■ AIM OF THE EXERCISE ■
A line qualifies if it holds the string "span". Copy every qualifying line from the records.

■ DATA TO EXAMINE ■

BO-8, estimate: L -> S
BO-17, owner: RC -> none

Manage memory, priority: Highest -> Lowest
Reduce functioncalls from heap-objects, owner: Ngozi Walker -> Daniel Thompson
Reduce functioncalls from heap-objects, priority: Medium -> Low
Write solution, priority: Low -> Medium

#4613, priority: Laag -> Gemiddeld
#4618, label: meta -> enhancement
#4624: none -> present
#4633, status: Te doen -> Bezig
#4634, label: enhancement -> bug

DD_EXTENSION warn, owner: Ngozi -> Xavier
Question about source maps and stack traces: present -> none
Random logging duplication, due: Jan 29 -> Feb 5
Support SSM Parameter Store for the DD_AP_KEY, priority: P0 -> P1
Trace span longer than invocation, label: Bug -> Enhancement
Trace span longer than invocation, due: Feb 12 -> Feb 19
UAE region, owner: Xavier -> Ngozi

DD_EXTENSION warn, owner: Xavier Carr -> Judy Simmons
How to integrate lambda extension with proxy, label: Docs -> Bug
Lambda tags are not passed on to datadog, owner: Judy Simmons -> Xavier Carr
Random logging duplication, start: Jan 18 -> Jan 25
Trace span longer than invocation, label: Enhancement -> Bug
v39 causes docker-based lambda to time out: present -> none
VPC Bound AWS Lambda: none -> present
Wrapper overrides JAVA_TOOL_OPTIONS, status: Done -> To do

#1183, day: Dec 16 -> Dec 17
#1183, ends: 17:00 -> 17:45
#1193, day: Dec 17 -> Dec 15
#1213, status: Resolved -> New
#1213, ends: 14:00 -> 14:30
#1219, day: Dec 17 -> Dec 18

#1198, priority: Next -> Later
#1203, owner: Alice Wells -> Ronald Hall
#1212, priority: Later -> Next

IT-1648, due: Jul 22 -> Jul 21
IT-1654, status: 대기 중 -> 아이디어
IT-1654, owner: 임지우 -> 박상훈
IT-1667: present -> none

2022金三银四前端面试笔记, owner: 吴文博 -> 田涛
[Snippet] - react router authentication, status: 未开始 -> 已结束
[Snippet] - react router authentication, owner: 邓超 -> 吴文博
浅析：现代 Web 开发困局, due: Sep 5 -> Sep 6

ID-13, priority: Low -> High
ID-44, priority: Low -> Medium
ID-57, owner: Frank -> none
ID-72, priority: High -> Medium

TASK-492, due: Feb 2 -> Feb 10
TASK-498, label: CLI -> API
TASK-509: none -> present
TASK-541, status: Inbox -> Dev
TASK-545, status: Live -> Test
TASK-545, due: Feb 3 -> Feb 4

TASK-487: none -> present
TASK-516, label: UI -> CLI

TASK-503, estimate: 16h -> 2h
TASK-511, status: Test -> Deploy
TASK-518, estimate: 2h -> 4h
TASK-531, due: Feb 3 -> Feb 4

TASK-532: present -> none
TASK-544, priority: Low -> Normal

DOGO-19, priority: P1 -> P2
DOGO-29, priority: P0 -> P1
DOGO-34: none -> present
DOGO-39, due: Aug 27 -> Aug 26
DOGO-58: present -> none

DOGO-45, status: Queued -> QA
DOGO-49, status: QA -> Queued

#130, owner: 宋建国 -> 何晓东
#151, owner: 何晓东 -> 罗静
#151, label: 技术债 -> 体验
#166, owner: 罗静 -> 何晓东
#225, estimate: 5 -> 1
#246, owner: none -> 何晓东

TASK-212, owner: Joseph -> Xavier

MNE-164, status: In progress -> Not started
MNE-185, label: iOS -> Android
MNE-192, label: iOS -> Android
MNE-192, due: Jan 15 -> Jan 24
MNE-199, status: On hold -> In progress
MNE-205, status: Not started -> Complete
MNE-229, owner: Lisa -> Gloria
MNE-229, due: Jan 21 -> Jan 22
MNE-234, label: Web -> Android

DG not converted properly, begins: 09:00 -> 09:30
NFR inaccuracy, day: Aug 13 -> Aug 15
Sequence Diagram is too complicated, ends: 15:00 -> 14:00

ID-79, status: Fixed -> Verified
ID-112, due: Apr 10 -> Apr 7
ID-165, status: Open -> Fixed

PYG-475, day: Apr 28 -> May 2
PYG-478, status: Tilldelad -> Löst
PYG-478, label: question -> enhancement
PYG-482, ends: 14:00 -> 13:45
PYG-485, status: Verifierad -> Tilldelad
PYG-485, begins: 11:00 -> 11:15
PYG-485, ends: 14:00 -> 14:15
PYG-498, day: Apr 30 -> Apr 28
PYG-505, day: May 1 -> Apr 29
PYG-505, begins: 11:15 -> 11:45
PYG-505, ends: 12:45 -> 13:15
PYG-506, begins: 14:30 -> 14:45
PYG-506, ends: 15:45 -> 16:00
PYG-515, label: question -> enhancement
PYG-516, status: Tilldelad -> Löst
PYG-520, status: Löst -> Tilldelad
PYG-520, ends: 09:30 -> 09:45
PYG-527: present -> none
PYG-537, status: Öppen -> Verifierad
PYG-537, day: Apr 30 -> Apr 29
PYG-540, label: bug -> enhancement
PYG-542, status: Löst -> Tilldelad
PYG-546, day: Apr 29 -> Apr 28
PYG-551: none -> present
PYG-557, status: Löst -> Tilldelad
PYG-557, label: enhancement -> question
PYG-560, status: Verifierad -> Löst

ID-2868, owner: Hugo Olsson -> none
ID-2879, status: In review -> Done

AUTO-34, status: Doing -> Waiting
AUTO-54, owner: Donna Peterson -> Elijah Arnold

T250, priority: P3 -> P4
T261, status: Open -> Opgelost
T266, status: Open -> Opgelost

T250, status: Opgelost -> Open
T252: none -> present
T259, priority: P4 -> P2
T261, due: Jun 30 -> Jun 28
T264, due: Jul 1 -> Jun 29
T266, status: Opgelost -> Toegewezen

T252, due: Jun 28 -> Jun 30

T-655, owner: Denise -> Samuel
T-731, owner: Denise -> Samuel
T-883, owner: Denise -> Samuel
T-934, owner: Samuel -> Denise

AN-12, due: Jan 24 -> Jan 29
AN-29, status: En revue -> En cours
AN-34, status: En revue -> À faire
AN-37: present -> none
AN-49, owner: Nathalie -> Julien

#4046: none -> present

■ RESULT OF THE TASK ■
Trace span longer than invocation, label: Bug -> Enhancement
Trace span longer than invocation, due: Feb 12 -> Feb 19
Trace span longer than invocation, label: Enhancement -> Bug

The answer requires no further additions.